Records from a dataset
↓

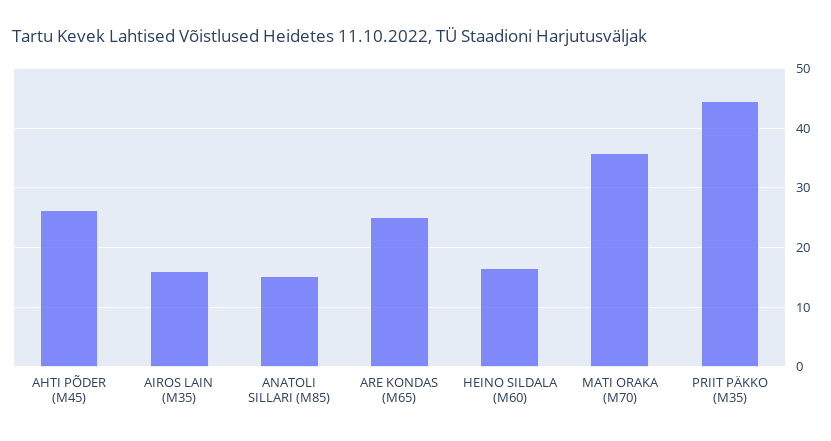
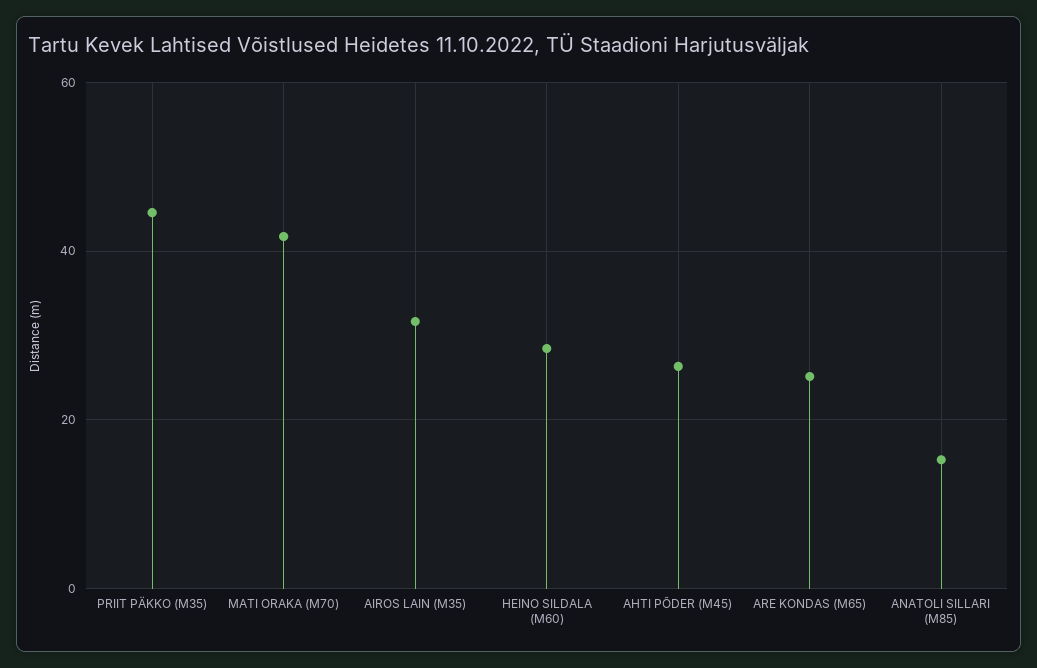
  {
    "AHTI PÕDER (M45)": 26,
-   "AIROS LAIN (M35)": 16,
+   "AIROS LAIN (M35)": 32,
    "ANATOLI SILLARI (M85)": 16,
    "ARE KONDAS (M65)": 26,
-   "HEINO SILDALA (M60)": 16,
+   "HEINO SILDALA (M60)": 28,
-   "MATI ORAKA (M70)": 36,
+   "MATI ORAKA (M70)": 42,
    "PRIIT PÄKKO (M35)": 44
  }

↑

The entries above need to be output again in full, exactly, and without pictures.

▶ **EXERCISE ANSWER**:
  {
    "AHTI PÕDER (M45)": 26,
-   "AIROS LAIN (M35)": 16,
+   "AIROS LAIN (M35)": 32,
    "ANATOLI SILLARI (M85)": 16,
    "ARE KONDAS (M65)": 26,
-   "HEINO SILDALA (M60)": 16,
+   "HEINO SILDALA (M60)": 28,
-   "MATI ORAKA (M70)": 36,
+   "MATI ORAKA (M70)": 42,
    "PRIIT PÄKKO (M35)": 44
  }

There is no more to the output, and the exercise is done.